Avec Aurélie nous repartons ensemble. En voiture, je la dépose près de son travail puis conduis jusqu’au SuperU. Je lui ai fait la promesse de l’appeler dès que je rentrais, même si je devais arriver chez moi en plein milieu de la nuit. Elle m’a affirmé que la seule excuse valable serait que je ne rentre pas. Mais je suis très loin de l’idée de finir la soirée chez Rick. Je me suis donc engagée à lui téléphoner.
— Juste pour être sûre qu’il ne t’a pas kidnappée, prétend-t-elle.
— Mais bien sûr.
— Et en même temps tu pourras me raconter la soirée. Tant qu’à faire, il faut rentabiliser l’appel. Surtout que me connaissant, je n’arriverais pas à fermer l’œil avant d’avoir tous les détails de votre visite à l’aquarium. C’est que je deviens une passionnée d’arêtes et de nageoires moi aussi.
Ah cette Lili… La reine des bonnes excuses.
Au supermarché, j’achète quelques babioles. Des pâtes, du riz, des œufs, de la crème fraîche, quelques pommes et des bananes. Bien-sûr, je n’oublie pas de refaire mon stock de kiris et pour innover je prends aussi du boursin avec du pain complet en tranches. Une boîte de céréales et deux litres de lait et je vais à la caisse.
A quinze heures j’arrive chez moi et range mes courses sans cesser de parler à Surimi.
— Je suis curieuse de savoir tous les poissons que je vais voir. J’espère que les photos sont autorisées. Il connait sûrement des restaurants pas loin. Ce serait mieux, parce que je ne connais pas plus que ça le quartier. Je n’y passe pas souvent à vrai dire. Juste en coup de vent lorsque je suis dans le tram, des fois. Il y a le zoo pas loin. Peut-être qu’il aimerait y aller ? Il n’y a pas de poissons, mais à un endroit on peut voir des lamantins. Une espèce de très très gros poisson, mais qui n’est pas un poisson. C’est un mammifère. Tu sais ce que c’est un mammifère mon p’tit chat ?
Comme il ne me répond pas, je lui explique la différence entre poisson et mammifère marin. Même s’il nage sans vraiment m’accorder son attention, je suis convaincue qu’il s’intéresse à tout ce que je dis et m’écoute. Pour qu’il ne se sente pas seul dans la soirée, je branche mon enceinte connectée pour la recharger.

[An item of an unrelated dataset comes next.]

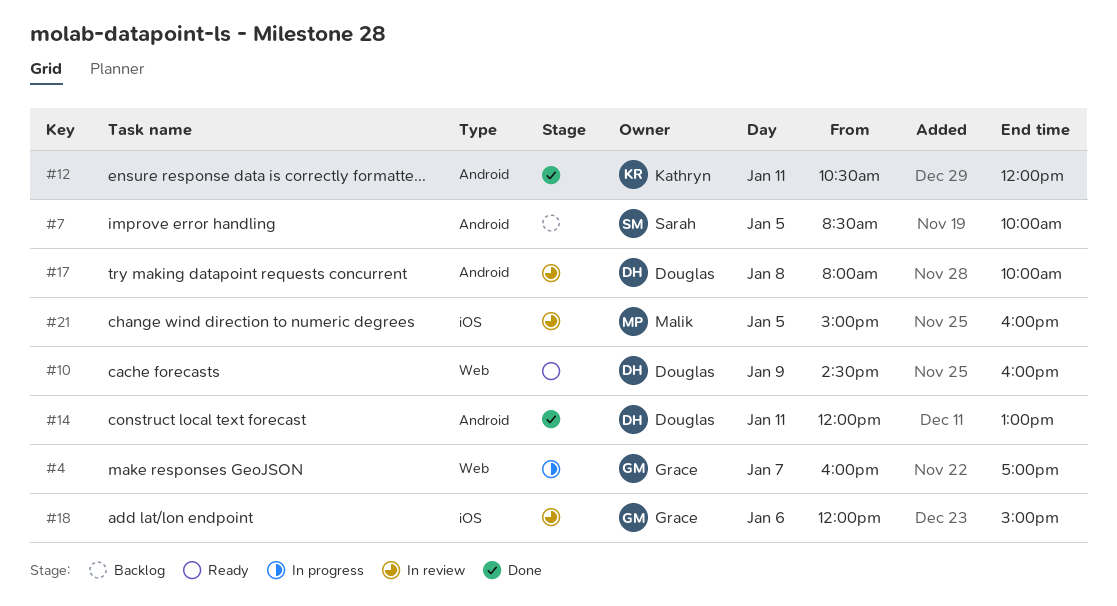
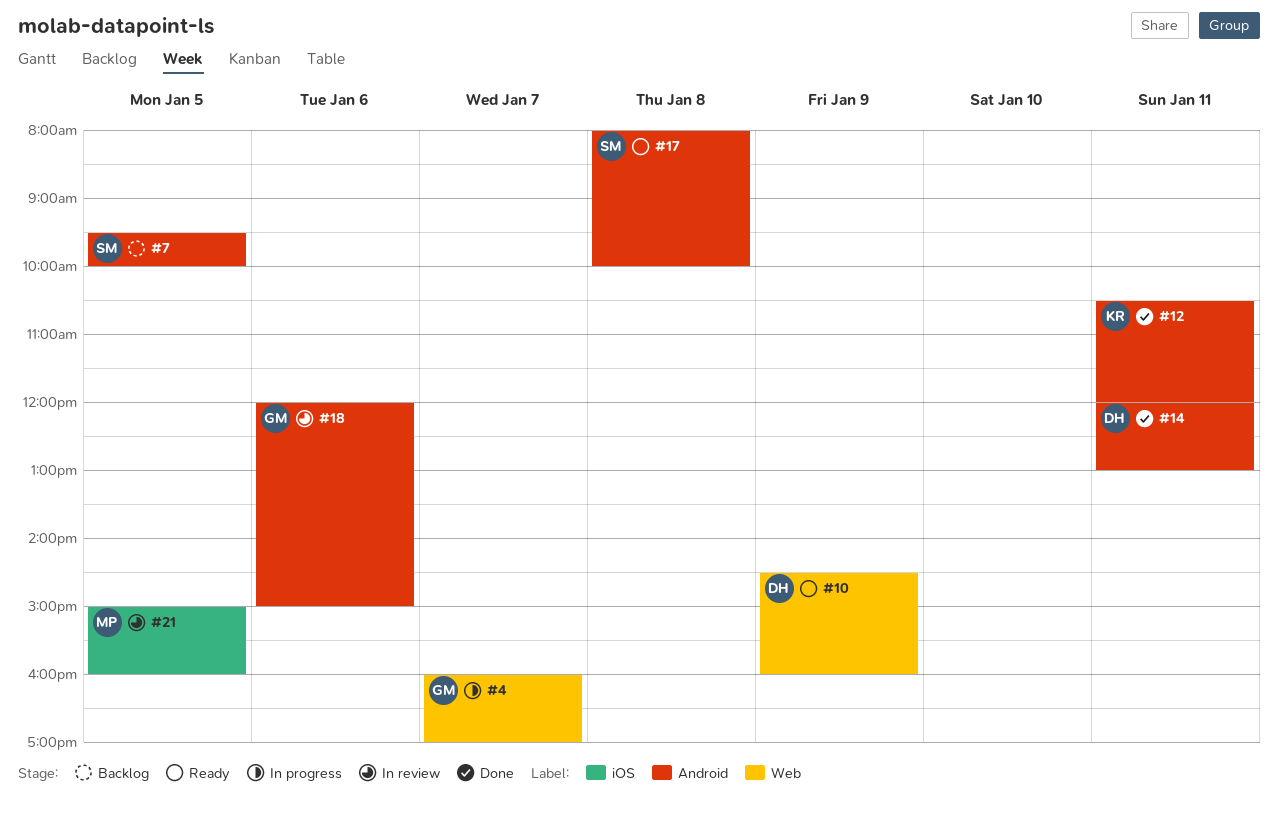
#7, begins: 08:30 -> 09:30
#17, status: In review -> Ready
#17, owner: Douglas -> Sarah
#18, label: iOS -> Android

— Maman te mettra de la musique en partant. Comme ça tu écouteras tes copines les baleines. Mais là, je vais devoir me préparer pour être toute jolie. C’est que je vais aller voir des poissons.
Est-ce que je me répète ? C’est fort possible. Je monte les marches pour aller dans la chambre où le cintre avec ma robe rouge est accroché en haut de la porte. Il me reste moins de deux heures avant de retrouver Rick. Je suis impatiente.